Indeed. The more one gets into it, the more complicated it becomes. That is why the Committee decided to propose a relatively narrow amendment to the Health and Social Care Bill to return the position with care homes to how it was before YL. That is the cleanest way of dealing with the matter in the interim. There are wider issues to be addressed, but not by using the Bill. Other things can be done to provide those protections, without necessarily involving the Human Rights Act. The issue is very complicated.

I agree with my hon. Friend the Minister that demography is one of the great challenges facing society. When he spoke about policy-making guidance and the impact assessment, he said that human rights are part of the equality duty, but it is the other way around. Human rights provide all-embracing, universal protection, of which equality is one element. He might like to reconsider that point. The hon. Member for Oxford, West and Abingdon (Dr. Harris), who is an active member of my Committee, talked about the need for NICE to have a positive duty to promote human rights, and I do not disagree with that point. He also spoke about quality-adjusted life years, which we should discuss in more detail in future. Once we started to tackle that subject, we realised that it is incredibly complicated. The hon. Member for Leeds, North-West (Greg Mulholland) talked about the duty of confidentiality. That issue is important, and it is raised in our report.

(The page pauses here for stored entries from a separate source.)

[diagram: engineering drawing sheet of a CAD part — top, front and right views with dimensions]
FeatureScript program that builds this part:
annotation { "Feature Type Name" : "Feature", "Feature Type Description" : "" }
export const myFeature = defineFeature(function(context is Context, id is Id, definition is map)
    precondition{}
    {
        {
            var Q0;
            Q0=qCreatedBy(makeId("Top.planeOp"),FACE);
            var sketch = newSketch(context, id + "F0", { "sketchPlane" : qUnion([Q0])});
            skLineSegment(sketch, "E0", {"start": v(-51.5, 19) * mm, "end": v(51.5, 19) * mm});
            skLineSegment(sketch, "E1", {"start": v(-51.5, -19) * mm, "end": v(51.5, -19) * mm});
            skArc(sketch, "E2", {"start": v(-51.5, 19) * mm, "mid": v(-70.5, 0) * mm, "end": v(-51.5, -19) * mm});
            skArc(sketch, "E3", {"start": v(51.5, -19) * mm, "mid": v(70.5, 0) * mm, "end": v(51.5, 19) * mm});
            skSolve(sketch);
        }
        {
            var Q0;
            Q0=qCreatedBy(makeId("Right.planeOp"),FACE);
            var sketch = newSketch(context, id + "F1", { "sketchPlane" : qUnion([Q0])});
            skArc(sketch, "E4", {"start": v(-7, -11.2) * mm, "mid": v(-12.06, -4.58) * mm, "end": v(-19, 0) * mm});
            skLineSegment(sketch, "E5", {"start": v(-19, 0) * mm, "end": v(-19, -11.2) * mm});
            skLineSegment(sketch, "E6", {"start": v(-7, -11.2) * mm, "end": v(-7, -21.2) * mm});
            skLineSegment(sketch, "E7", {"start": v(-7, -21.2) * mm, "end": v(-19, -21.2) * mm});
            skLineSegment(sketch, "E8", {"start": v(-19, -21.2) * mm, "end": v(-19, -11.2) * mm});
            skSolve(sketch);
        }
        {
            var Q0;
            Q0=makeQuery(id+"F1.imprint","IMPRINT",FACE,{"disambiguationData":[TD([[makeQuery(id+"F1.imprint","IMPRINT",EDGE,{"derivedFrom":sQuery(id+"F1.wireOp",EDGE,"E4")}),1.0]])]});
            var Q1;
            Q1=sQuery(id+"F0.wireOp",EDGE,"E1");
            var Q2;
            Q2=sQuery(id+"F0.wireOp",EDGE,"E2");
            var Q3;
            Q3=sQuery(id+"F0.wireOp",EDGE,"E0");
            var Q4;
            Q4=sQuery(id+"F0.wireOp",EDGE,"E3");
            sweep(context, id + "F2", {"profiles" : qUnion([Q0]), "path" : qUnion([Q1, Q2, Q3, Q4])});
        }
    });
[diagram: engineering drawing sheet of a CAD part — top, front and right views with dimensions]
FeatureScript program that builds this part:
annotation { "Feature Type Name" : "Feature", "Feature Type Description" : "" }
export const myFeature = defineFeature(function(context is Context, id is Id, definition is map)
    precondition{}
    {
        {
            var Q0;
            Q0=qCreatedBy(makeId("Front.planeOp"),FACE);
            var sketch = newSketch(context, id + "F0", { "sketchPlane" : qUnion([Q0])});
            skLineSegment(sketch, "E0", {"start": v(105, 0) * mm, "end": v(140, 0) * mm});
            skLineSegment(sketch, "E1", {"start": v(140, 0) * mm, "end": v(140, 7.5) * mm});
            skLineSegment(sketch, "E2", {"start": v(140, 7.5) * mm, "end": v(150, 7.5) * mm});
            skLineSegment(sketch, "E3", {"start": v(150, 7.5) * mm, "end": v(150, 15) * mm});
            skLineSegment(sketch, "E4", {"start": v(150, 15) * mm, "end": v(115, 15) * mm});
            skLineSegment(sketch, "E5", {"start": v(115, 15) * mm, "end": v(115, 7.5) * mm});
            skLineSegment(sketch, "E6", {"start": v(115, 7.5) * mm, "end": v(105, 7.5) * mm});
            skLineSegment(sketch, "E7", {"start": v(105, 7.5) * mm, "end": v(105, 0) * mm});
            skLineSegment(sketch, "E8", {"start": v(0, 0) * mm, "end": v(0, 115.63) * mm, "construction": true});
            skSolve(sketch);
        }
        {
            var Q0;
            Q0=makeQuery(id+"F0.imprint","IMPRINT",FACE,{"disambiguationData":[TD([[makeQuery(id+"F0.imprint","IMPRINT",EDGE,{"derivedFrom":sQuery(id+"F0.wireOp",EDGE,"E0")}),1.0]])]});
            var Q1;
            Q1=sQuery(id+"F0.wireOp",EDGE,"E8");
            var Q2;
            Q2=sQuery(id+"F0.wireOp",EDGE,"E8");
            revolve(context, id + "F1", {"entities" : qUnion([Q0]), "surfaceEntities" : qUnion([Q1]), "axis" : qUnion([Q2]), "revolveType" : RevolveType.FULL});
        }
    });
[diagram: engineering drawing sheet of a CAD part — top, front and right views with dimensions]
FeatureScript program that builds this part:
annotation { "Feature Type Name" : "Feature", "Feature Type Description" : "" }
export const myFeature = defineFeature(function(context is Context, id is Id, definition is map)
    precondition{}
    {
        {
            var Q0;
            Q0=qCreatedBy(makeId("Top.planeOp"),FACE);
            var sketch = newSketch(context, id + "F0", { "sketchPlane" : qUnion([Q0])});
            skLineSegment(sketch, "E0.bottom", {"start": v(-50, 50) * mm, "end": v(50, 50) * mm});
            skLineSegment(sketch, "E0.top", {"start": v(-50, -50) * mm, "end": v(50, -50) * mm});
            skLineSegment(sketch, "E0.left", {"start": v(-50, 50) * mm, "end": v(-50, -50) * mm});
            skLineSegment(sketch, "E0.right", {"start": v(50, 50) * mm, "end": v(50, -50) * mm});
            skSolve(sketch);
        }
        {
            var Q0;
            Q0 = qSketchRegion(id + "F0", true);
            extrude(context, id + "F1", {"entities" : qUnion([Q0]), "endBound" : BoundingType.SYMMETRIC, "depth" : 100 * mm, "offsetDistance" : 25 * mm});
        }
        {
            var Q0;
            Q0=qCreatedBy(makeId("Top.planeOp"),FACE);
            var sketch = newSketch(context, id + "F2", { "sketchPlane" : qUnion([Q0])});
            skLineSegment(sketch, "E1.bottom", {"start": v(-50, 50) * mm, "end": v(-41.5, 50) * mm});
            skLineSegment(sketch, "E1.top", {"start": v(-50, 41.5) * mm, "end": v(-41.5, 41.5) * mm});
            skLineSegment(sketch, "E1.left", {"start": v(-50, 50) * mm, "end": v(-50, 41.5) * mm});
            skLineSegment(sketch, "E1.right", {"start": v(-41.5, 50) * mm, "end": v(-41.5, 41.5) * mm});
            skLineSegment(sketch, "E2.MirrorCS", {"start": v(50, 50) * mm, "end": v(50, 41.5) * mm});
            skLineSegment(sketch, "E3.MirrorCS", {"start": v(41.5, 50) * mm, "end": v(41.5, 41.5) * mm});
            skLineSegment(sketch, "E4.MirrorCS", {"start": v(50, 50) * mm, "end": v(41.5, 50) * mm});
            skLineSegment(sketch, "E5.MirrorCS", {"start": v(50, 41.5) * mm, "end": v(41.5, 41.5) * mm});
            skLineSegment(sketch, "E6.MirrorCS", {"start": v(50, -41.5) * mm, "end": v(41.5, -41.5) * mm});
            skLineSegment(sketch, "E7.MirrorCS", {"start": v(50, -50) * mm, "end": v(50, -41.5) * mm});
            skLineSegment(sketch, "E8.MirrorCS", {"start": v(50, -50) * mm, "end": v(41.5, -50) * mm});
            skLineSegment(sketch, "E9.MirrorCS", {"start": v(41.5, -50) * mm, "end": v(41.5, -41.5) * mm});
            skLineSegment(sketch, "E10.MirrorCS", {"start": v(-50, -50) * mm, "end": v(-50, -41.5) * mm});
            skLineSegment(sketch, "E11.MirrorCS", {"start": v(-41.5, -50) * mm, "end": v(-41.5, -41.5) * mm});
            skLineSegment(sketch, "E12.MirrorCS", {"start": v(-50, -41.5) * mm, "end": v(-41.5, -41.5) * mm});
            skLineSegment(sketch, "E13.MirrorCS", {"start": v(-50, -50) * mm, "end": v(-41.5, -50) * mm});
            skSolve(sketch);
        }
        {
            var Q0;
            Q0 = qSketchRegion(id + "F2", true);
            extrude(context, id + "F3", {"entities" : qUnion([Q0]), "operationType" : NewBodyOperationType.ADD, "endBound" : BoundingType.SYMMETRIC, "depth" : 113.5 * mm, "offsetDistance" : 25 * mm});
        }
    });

The hon. Member for Eddisbury (Mr. O'Brien) raised several important issues. He also echoed my tribute to all those who do good work. As my hon. Friend the Minister said, it is important that we do not forget that many people do a lot of good work in difficult circumstances. When we focus on aberrations, that should not take away from their work. We need a rights-based approach from the new commission, as the hon. Member for Eddisbury said, and I am sure that we will keep returning to that point. The YL case is a thorn in the side of everyone who is involved in this business, and I hope that the Government will propose their amendments when the Bill starts its progress through the other place.

Question put and agreed to.

Adjourned accordingly at twenty-one minutes to Five o’clock.